De acordo com o b>alão da Associação Brasileira da Indústria de Alimentos (ABIA), as exportações de alimentos industrializados registraram uma queda de US$ 300 milhões em agosto, o que representa uma diminuição de 4,8% em comparação a julho.
O total exportado foi de US$ 5,9 bilhões, sendo US$ 332,7 milhões destinados aos Estados Unidos, o que marcou uma queda de 27,7% em relação ao mês anterior e de 19,9% na comparação com agosto de 2024.
Esse resultado reflete a implementação de tarifas de 50% impostas pelos EUA sobre produtos brasileiros, além da antecipação dos embarques em julho, antes da taxação começar a vigorar.
No mês passado, o país norte-americano importou US$ 460,1 milhões em alimentos industrializados do Brasil.
Produtos mais impactados
Entre os produtos mais afetados pelas novas tarifas estão:
- Açúcares, com um recuo de 69,5% em agosto comparado a julho.
- Proteínas animais, que sofreram uma queda de 45,8%.
- Preparações alimentícias, com uma diminuição de 37,5%.
João Dornellas, presidente executivo da ABIA, comentou sobre a situação: “O crescimento acentuado em julho foi seguido de uma notável correção em agosto, especialmente nos EUA, devido à nova tarifação.

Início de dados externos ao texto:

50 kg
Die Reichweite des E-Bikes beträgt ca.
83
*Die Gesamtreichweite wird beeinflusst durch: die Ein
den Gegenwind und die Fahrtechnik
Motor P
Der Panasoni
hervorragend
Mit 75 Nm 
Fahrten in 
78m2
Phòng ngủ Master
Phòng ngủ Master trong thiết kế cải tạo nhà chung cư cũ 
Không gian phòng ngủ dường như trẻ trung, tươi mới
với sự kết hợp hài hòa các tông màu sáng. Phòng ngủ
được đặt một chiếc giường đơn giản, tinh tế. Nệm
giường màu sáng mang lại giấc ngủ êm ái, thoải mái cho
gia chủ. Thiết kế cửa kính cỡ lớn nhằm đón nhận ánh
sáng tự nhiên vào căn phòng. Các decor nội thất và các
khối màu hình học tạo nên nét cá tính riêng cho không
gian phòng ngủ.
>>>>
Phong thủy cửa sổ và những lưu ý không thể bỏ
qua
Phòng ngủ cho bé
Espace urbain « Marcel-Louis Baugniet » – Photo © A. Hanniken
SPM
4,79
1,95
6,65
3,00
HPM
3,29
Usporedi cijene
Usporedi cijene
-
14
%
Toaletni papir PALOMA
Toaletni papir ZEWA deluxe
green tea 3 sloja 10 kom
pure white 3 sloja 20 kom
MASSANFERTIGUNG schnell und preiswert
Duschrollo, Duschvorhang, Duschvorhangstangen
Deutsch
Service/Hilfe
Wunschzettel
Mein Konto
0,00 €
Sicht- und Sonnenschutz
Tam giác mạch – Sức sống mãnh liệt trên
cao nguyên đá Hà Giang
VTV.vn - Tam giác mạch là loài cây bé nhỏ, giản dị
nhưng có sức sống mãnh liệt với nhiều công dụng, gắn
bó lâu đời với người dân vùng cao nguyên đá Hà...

É essencial que o Brasil busque diversificar seus parceiros comerciais e ampliar sua capacidade de negociação”.
Aumento nas vendas para o México
Em contrapartida, as vendas para o México aumentaram consideravelmente, atingindo US$ 221,15 milhões (3,8% do total), especialmente em proteínas animais. A associação afirma que essa mudança pode indicar uma nova direção nos fluxos comerciais.
Desempenho da China
A China, maior compradora de alimentos industrializados, aumentou suas aquisições para US$ 1,32 bilhão, um crescimento de 10,9% em relação a julho e 51% se comparado ao mesmo mês do ano passado. O mercado internacional representa 28% do faturamento do setor.

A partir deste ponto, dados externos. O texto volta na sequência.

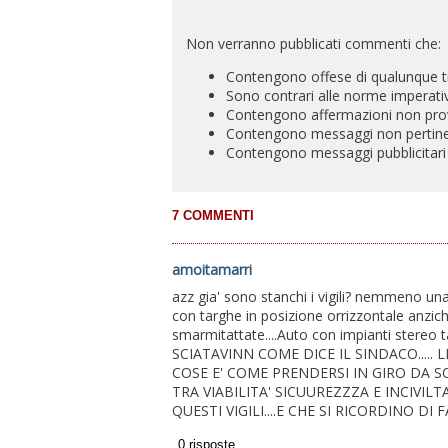
Non verranno pubblicati commenti che:
Contengono offese di qualunque t
Sono contrari alle norme imperati
Contengono affermazioni non prova
Contengono messaggi non pertinenti 
Contengono messaggi pubblicitari
amoitamarri
azz gia' sono stanchi i vigili? nemmeno un
con targhe in posizione orrizzontale anziche
smarmitattate....Auto con impianti stereo tan
SCIATAVINN COME DICE IL SINDACO..... 
COSE E' COME PRENDERSI IN GIRO DA SOL
TRA VIABILITA' SICUUREZZZA E INCIVILT
QUESTI VIGILI....E CHE SI RICORDINO DI 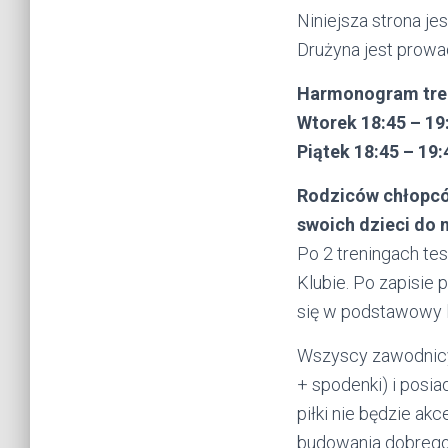
Niniejsza strona je
Drużyna jest prowa
Harmonogram tren
Wtorek 18:45 – 19:
Piątek 18:45 – 19:
Rodziców chłopcó
swoich dzieci do
Po 2 treningach te
Klubie. Po zapisie
się w podstawowy l
Wszyscy zawodnicy 
+ spodenki) i posia
piłki nie będzie ak
budowania dobrego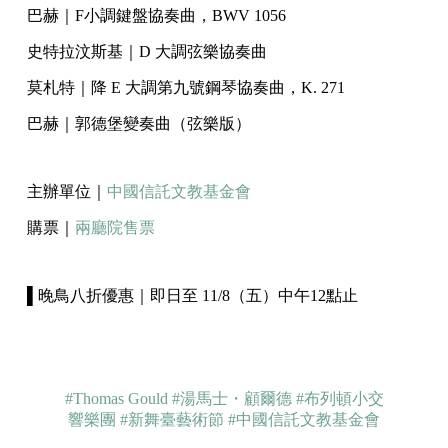
巴赫｜F小調鍵盤協奏曲，BWV 1056
史特拉汶斯基｜D 大調弦樂協奏曲
莫札特｜降 E 大調第九號鋼琴協奏曲，K. 271
巴赫｜郭德堡變奏曲（弦樂版）
主辦單位｜
中國信託文教基金會
購票｜
兩廳院售票
▌晚鳥八折優惠｜即日至 11/8（五）中午12點止
#Thomas Gould
#湯馬士・顧爾德
#布列頓小交
響樂團
#新舞臺藝術節
#中國信託文教基金會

Os países da Liga Árabe reduziram suas compras em 5,2%, totalizando US$ 838,4 milhões. Já a União Europeia importou US$ 657 milhões, uma redução de 14,8% sobre julho.
Setor do suco de laranja
O setor de suco de laranja, que não foi afetado pelas novas tarifas, teve um crescimento de 6,8% em relação ao mesmo mês do ano passado, embora tenha registrado uma queda de 11% em comparação a julho.
Empregos no setor
A indústria de alimentos criou 67,1 mil novas vagas no comparativo de julho de 2024 a julho de 2025, um crescimento de 3,3%. No total, foram 39,7 mil novos empregos diretos neste ano.